Reproduce the records below exactly, leaving out any pictures.

ENTRIES SHOWN:
- Opening Delimiter -

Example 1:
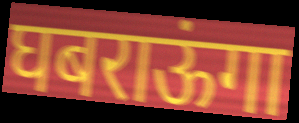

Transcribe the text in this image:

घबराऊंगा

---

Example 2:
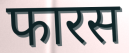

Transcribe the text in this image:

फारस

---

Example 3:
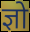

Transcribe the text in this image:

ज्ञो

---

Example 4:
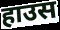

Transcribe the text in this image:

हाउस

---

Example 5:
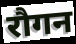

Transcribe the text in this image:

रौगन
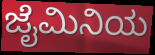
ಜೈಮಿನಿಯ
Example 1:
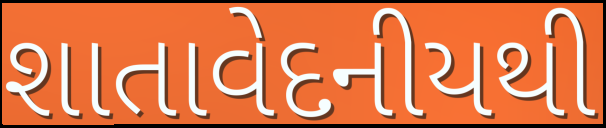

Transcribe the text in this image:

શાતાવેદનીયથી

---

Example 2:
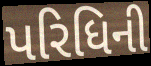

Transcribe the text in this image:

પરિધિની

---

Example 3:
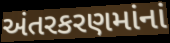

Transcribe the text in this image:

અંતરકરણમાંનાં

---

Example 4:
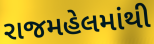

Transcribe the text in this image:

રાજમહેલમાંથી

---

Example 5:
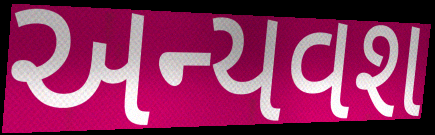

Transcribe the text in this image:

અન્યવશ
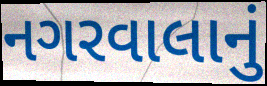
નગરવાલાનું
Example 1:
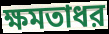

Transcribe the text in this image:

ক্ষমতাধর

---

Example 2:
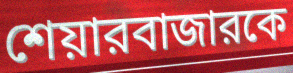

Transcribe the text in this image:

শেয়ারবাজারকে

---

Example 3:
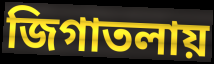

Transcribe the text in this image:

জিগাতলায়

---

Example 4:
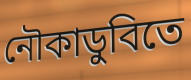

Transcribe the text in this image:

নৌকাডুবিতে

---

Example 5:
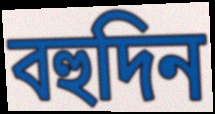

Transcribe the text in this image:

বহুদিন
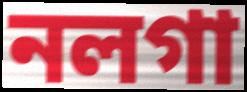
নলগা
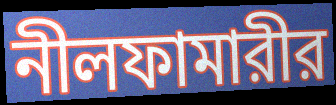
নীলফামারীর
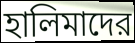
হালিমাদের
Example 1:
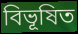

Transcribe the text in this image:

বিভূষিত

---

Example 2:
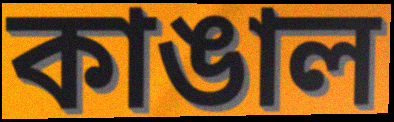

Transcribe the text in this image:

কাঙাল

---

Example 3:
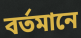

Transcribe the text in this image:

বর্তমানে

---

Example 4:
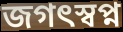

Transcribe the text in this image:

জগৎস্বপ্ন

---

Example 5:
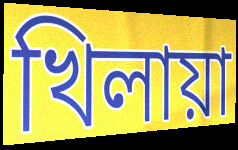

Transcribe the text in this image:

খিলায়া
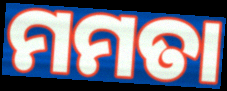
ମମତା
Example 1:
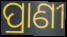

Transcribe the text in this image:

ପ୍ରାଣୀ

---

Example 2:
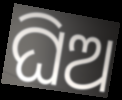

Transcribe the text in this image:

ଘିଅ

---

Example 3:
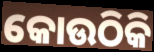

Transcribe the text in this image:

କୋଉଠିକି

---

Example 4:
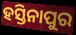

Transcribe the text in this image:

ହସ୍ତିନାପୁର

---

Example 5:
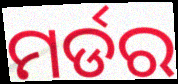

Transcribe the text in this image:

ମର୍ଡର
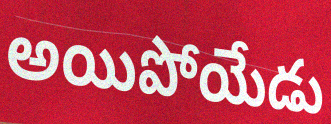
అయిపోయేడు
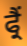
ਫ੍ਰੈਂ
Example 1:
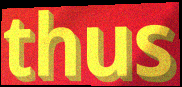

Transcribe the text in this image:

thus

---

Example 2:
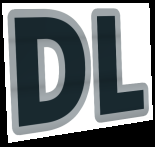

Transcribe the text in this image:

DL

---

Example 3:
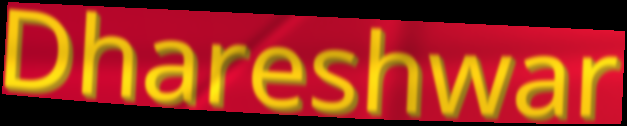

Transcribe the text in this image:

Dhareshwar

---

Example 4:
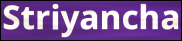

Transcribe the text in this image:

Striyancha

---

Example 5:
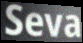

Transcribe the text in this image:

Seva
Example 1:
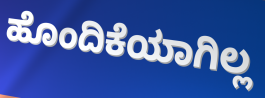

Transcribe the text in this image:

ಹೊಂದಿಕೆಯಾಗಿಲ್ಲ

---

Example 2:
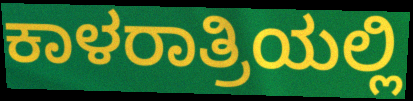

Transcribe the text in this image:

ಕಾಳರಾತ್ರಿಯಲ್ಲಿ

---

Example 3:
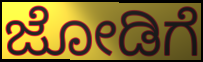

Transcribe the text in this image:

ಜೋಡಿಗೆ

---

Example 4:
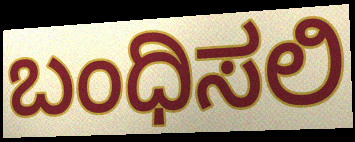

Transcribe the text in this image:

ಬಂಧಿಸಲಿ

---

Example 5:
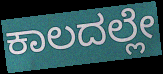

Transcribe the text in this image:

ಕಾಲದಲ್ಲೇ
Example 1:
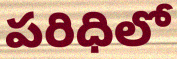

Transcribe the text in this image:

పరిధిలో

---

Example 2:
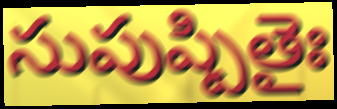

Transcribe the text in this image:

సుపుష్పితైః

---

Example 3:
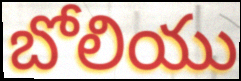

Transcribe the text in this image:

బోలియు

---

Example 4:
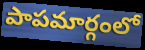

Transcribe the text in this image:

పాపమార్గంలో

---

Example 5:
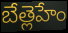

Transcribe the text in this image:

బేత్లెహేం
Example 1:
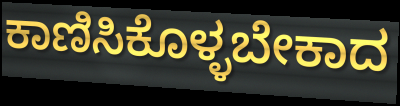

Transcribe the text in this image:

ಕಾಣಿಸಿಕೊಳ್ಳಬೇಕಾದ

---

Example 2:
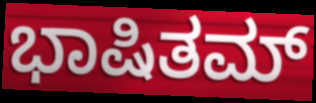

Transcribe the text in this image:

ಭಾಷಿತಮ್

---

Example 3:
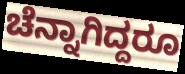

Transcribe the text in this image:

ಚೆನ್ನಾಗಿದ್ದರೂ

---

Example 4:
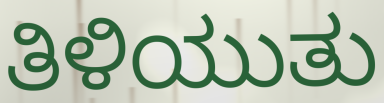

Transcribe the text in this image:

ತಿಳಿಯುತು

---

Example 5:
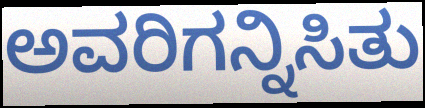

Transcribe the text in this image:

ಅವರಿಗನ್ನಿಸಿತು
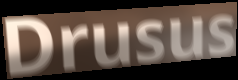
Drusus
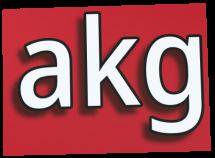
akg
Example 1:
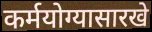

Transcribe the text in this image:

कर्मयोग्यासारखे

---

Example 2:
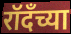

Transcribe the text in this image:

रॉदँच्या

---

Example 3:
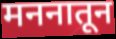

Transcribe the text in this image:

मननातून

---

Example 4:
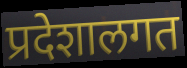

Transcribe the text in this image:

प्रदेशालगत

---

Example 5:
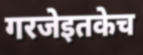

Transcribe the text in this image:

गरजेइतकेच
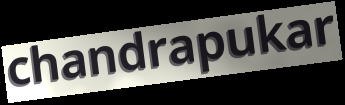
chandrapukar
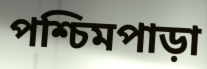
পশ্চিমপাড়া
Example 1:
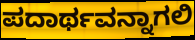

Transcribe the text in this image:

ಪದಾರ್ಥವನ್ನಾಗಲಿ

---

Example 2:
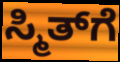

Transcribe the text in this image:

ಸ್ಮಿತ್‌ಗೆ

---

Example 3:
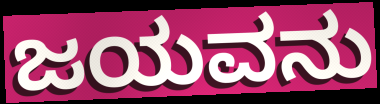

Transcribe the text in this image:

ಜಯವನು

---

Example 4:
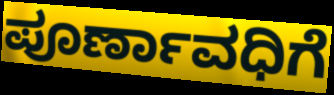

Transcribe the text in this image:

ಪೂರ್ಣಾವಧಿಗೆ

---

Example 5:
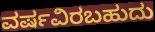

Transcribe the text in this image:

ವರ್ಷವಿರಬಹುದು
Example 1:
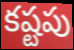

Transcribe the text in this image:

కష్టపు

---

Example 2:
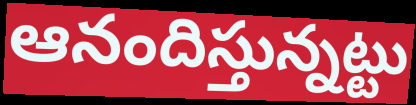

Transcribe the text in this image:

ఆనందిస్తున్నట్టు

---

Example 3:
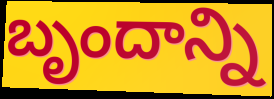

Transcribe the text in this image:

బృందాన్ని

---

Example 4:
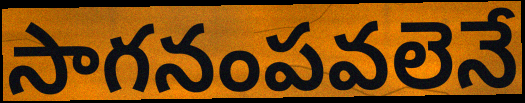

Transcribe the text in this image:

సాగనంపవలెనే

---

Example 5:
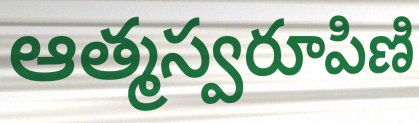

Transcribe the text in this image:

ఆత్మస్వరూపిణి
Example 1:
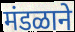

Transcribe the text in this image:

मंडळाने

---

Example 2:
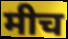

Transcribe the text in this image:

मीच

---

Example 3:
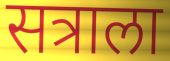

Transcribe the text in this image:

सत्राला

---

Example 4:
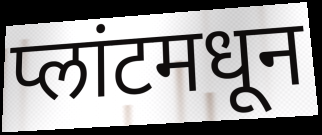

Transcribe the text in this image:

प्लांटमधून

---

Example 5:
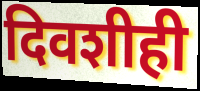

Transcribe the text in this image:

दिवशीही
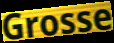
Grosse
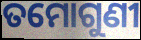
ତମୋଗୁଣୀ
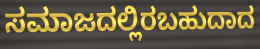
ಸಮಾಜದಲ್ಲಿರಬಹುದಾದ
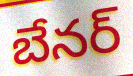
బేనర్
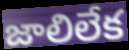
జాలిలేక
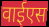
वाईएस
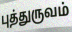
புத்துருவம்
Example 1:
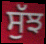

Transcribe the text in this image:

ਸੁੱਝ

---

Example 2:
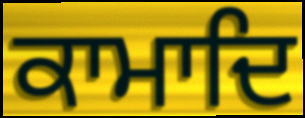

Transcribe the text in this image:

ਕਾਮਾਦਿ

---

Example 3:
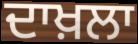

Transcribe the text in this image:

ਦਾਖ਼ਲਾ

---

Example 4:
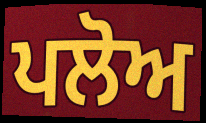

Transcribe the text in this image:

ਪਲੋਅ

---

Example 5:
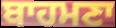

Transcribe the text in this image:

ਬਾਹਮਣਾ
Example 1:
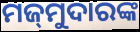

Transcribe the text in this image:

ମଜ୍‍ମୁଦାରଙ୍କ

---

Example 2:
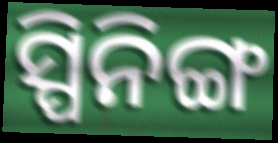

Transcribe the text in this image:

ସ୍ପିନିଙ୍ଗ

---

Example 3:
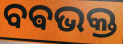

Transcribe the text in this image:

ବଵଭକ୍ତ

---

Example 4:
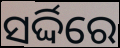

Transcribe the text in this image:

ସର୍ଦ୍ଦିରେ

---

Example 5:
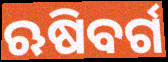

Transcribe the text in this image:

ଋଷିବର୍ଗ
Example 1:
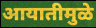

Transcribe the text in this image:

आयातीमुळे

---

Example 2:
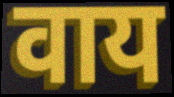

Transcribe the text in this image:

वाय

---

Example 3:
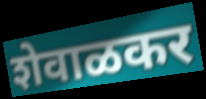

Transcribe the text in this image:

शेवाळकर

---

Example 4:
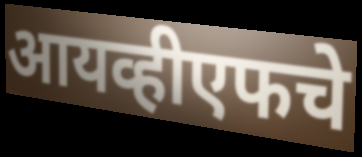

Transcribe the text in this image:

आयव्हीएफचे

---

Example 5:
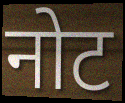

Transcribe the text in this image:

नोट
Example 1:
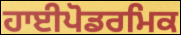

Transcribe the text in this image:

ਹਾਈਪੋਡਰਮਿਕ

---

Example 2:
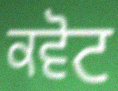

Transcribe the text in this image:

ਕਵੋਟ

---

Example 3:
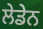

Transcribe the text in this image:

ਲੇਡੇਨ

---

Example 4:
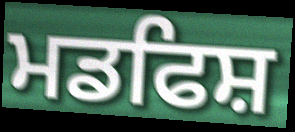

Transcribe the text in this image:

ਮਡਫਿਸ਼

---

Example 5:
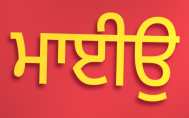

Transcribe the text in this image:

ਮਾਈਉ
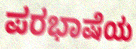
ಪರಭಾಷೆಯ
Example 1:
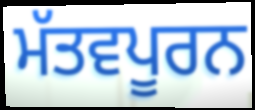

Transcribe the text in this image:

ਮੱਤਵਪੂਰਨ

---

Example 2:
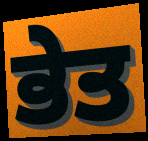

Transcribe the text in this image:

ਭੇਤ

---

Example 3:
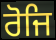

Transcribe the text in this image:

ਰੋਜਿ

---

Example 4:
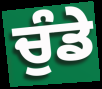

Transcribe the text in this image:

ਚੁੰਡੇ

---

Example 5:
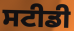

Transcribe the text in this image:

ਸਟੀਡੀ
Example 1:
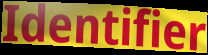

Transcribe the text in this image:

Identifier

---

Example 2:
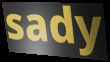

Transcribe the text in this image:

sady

- Closing Delimiter -

ANSWER SPACE:
Example 1:

Transcribe the text in this image:

घबराऊंगा

---

Example 2:

Transcribe the text in this image:

फारस

---

Example 3:

Transcribe the text in this image:

ज्ञो

---

Example 4:

Transcribe the text in this image:

हाउस

---

Example 5:

Transcribe the text in this image:

रौगन
ಜೈಮಿನಿಯ
Example 1:

Transcribe the text in this image:

શાતાવેદનીયથી

---

Example 2:

Transcribe the text in this image:

પરિધિની

---

Example 3:

Transcribe the text in this image:

અંતરકરણમાંનાં

---

Example 4:

Transcribe the text in this image:

રાજમહેલમાંથી

---

Example 5:

Transcribe the text in this image:

અન્યવશ
નગરવાલાનું
Example 1:

Transcribe the text in this image:

ক্ষমতাধর

---

Example 2:

Transcribe the text in this image:

শেয়ারবাজারকে

---

Example 3:

Transcribe the text in this image:

জিগাতলায়

---

Example 4:

Transcribe the text in this image:

নৌকাডুবিতে

---

Example 5:

Transcribe the text in this image:

বহুদিন
নলগা
নীলফামারীর
হালিমাদের
Example 1:

Transcribe the text in this image:

বিভূষিত

---

Example 2:

Transcribe the text in this image:

কাঙাল

---

Example 3:

Transcribe the text in this image:

বর্তমানে

---

Example 4:

Transcribe the text in this image:

জগৎস্বপ্ন

---

Example 5:

Transcribe the text in this image:

খিলায়া
ମମତା
Example 1:

Transcribe the text in this image:

ପ୍ରାଣୀ

---

Example 2:

Transcribe the text in this image:

ଘିଅ

---

Example 3:

Transcribe the text in this image:

କୋଉଠିକି

---

Example 4:

Transcribe the text in this image:

ହସ୍ତିନାପୁର

---

Example 5:

Transcribe the text in this image:

ମର୍ଡର
అయిపోయేడు
ਫ੍ਰੈਂ
Example 1:

Transcribe the text in this image:

thus

---

Example 2:

Transcribe the text in this image:

DL

---

Example 3:

Transcribe the text in this image:

Dhareshwar

---

Example 4:

Transcribe the text in this image:

Striyancha

---

Example 5:

Transcribe the text in this image:

Seva
Example 1:

Transcribe the text in this image:

ಹೊಂದಿಕೆಯಾಗಿಲ್ಲ

---

Example 2:

Transcribe the text in this image:

ಕಾಳರಾತ್ರಿಯಲ್ಲಿ

---

Example 3:

Transcribe the text in this image:

ಜೋಡಿಗೆ

---

Example 4:

Transcribe the text in this image:

ಬಂಧಿಸಲಿ

---

Example 5:

Transcribe the text in this image:

ಕಾಲದಲ್ಲೇ
Example 1:

Transcribe the text in this image:

పరిధిలో

---

Example 2:

Transcribe the text in this image:

సుపుష్పితైః

---

Example 3:

Transcribe the text in this image:

బోలియు

---

Example 4:

Transcribe the text in this image:

పాపమార్గంలో

---

Example 5:

Transcribe the text in this image:

బేత్లెహేం
Example 1:

Transcribe the text in this image:

ಕಾಣಿಸಿಕೊಳ್ಳಬೇಕಾದ

---

Example 2:

Transcribe the text in this image:

ಭಾಷಿತಮ್

---

Example 3:

Transcribe the text in this image:

ಚೆನ್ನಾಗಿದ್ದರೂ

---

Example 4:

Transcribe the text in this image:

ತಿಳಿಯುತು

---

Example 5:

Transcribe the text in this image:

ಅವರಿಗನ್ನಿಸಿತು
Drusus
akg
Example 1:

Transcribe the text in this image:

कर्मयोग्यासारखे

---

Example 2:

Transcribe the text in this image:

रॉदँच्या

---

Example 3:

Transcribe the text in this image:

मननातून

---

Example 4:

Transcribe the text in this image:

प्रदेशालगत

---

Example 5:

Transcribe the text in this image:

गरजेइतकेच
chandrapukar
পশ্চিমপাড়া
Example 1:

Transcribe the text in this image:

ಪದಾರ್ಥವನ್ನಾಗಲಿ

---

Example 2:

Transcribe the text in this image:

ಸ್ಮಿತ್‌ಗೆ

---

Example 3:

Transcribe the text in this image:

ಜಯವನು

---

Example 4:

Transcribe the text in this image:

ಪೂರ್ಣಾವಧಿಗೆ

---

Example 5:

Transcribe the text in this image:

ವರ್ಷವಿರಬಹುದು
Example 1:

Transcribe the text in this image:

కష్టపు

---

Example 2:

Transcribe the text in this image:

ఆనందిస్తున్నట్టు

---

Example 3:

Transcribe the text in this image:

బృందాన్ని

---

Example 4:

Transcribe the text in this image:

సాగనంపవలెనే

---

Example 5:

Transcribe the text in this image:

ఆత్మస్వరూపిణి
Example 1:

Transcribe the text in this image:

मंडळाने

---

Example 2:

Transcribe the text in this image:

मीच

---

Example 3:

Transcribe the text in this image:

सत्राला

---

Example 4:

Transcribe the text in this image:

प्लांटमधून

---

Example 5:

Transcribe the text in this image:

दिवशीही
Grosse
ତମୋଗୁଣୀ
ಸಮಾಜದಲ್ಲಿರಬಹುದಾದ
బేనర్
జాలిలేక
वाईएस
புத்துருவம்
Example 1:

Transcribe the text in this image:

ਸੁੱਝ

---

Example 2:

Transcribe the text in this image:

ਕਾਮਾਦਿ

---

Example 3:

Transcribe the text in this image:

ਦਾਖ਼ਲਾ

---

Example 4:

Transcribe the text in this image:

ਪਲੋਅ

---

Example 5:

Transcribe the text in this image:

ਬਾਹਮਣਾ
Example 1:

Transcribe the text in this image:

ମଜ୍‍ମୁଦାରଙ୍କ

---

Example 2:

Transcribe the text in this image:

ସ୍ପିନିଙ୍ଗ

---

Example 3:

Transcribe the text in this image:

ବଵଭକ୍ତ

---

Example 4:

Transcribe the text in this image:

ସର୍ଦ୍ଦିରେ

---

Example 5:

Transcribe the text in this image:

ଋଷିବର୍ଗ
Example 1:

Transcribe the text in this image:

आयातीमुळे

---

Example 2:

Transcribe the text in this image:

वाय

---

Example 3:

Transcribe the text in this image:

शेवाळकर

---

Example 4:

Transcribe the text in this image:

आयव्हीएफचे

---

Example 5:

Transcribe the text in this image:

नोट
Example 1:

Transcribe the text in this image:

ਹਾਈਪੋਡਰਮਿਕ

---

Example 2:

Transcribe the text in this image:

ਕਵੋਟ

---

Example 3:

Transcribe the text in this image:

ਲੇਡੇਨ

---

Example 4:

Transcribe the text in this image:

ਮਡਫਿਸ਼

---

Example 5:

Transcribe the text in this image:

ਮਾਈਉ
ಪರಭಾಷೆಯ
Example 1:

Transcribe the text in this image:

ਮੱਤਵਪੂਰਨ

---

Example 2:

Transcribe the text in this image:

ਭੇਤ

---

Example 3:

Transcribe the text in this image:

ਰੋਜਿ

---

Example 4:

Transcribe the text in this image:

ਚੁੰਡੇ

---

Example 5:

Transcribe the text in this image:

ਸਟੀਡੀ
Example 1:

Transcribe the text in this image:

Identifier

---

Example 2:

Transcribe the text in this image:

sady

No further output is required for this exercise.